No quick exit from GCSE challenge

National  Challenge launch, Ed Balls
Schools Secretary Ed Balls announced the 400m challenge in June

Secondary schools in England which rise above the government's exam threshold in this week's GCSE results will not automatically leave a strugglers' list.

The National Challenge requires schools to have 30% of pupils achieving five good GCSEs including English and maths.

But even if schools climb above this benchmark they will, in the short term at least, remain designated as part of this standards-raising drive.

A revised list of National Challenge schools is expected in the autumn.

The government wants all secondary schools in England to reach at least 30% of pupils achieving the benchmark level of five GCSEs grade A to C, including English and maths within three years.

Academies

There are 638 schools currently below this threshold - with the threat of closure or being taken over for those which fail to improve after a promised process of intensive support.

This week will see GCSE results published - and about a tenth of these schools could rise above this level with only a small improvement of 2 percentage points.

Although school results will not be formally published until later in the year, individual schools will know their pupils' results this week, and from that can work out whether they have reached this minimum threshold.

But getting to the 30% benchmark on Thursday will not immediately lift schools out of the improvement programme that will accompany the National Challenge.

Instead it is expected that the schools on the National Challenge list will be re-assessed in the autumn - taking into account those whose results might have lifted above and those which have now fallen below this level.
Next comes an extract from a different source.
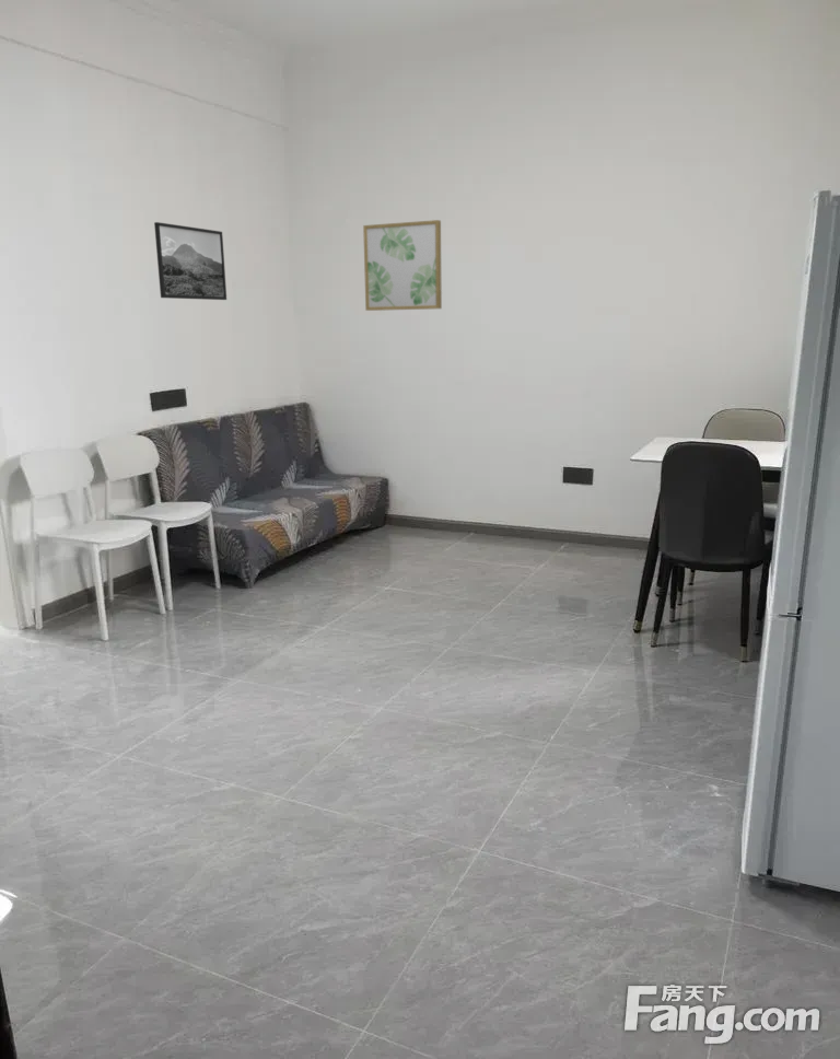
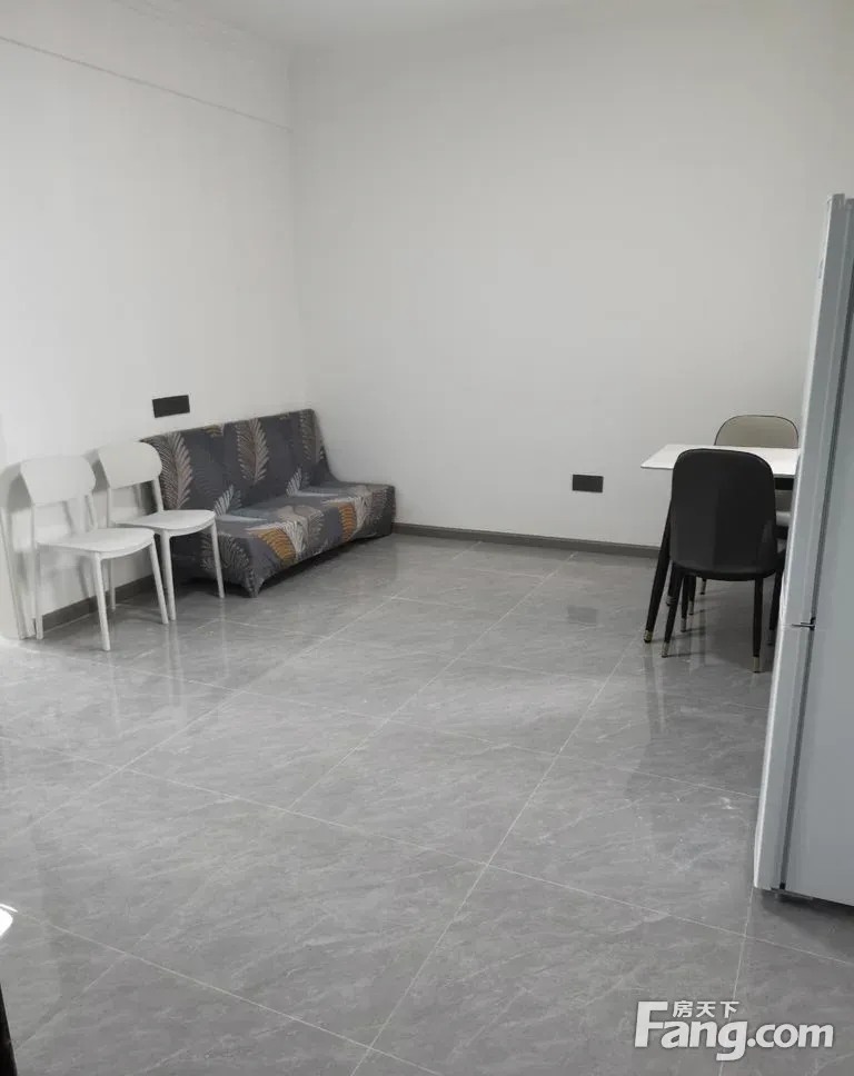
- wall art [362,219,443,312]
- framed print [153,221,228,301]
Nudging above this 30% benchmark might not necessarily be sufficient to leave the list of National Challenge schools.

The government is planning a 400m drive to lift schools above this 30% benchmark - including the anticipated opening of 70 academies.

Failing but outstanding

In some areas more than half of schools fall into this struggling category - including in Bristol, Manchester and Sandwell, with local authorities ordered to deliver plans for recovery. Local authorities themselves could be taken over if progress is deemed to be insufficient.

Teachers' unions reacted angrily to the suggestion that schools on this list should be labelled as failures facing the threat of closure - arguing that many are already improving in the face of tough circumstances, with commendations from Ofsted inspections.
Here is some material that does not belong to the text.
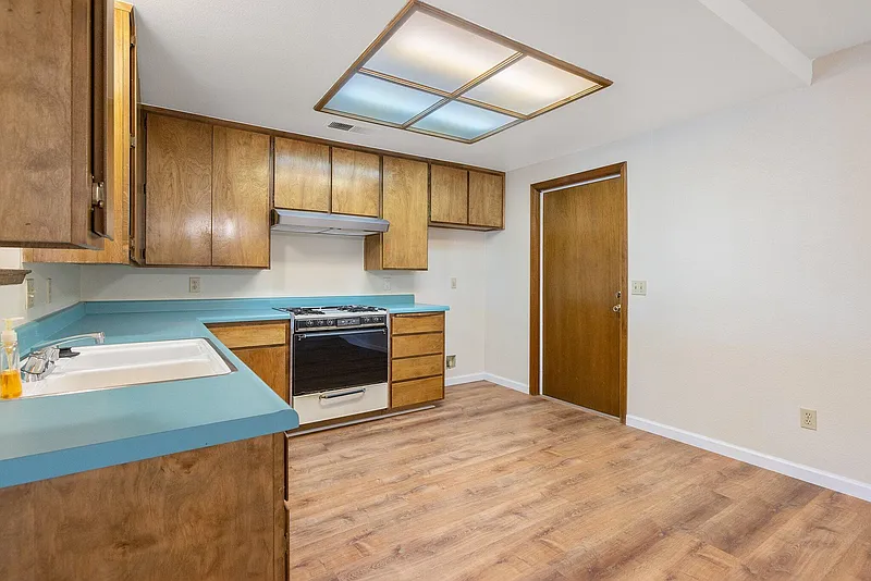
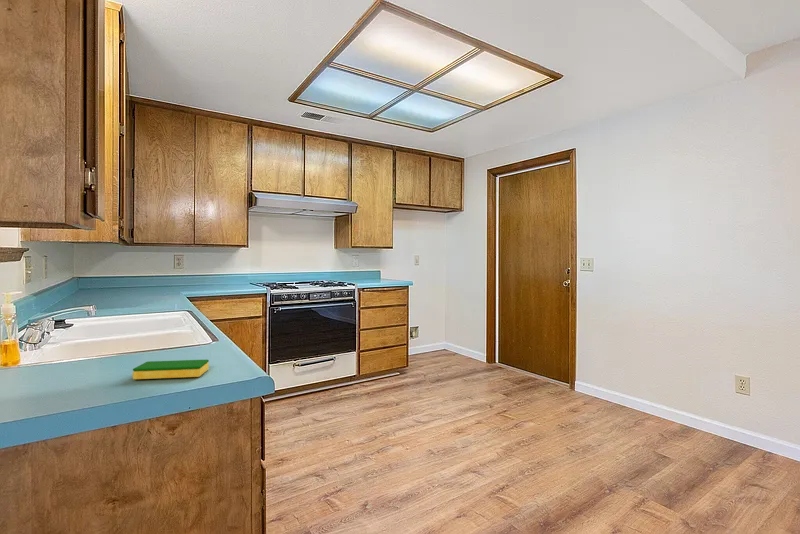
+ dish sponge [132,359,210,380]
The government has subsequently sought to accentuate the positive in the National Challenge - emphasising the support available to schools and playing down the ultimate sanction of closure.

There are signs that there will be other factors taken into account.

Specialist schools with two specialist subject areas which fall below this threshold could lose one of these specialisms and the accompanying funding - but such a sanction will not apply if a school is assessed as outstanding by Ofsted.

There have also been concerns that inclusion on such a list creates a sense of uncertainty about a school's future - which will damage its ability to recruit pupils and staff.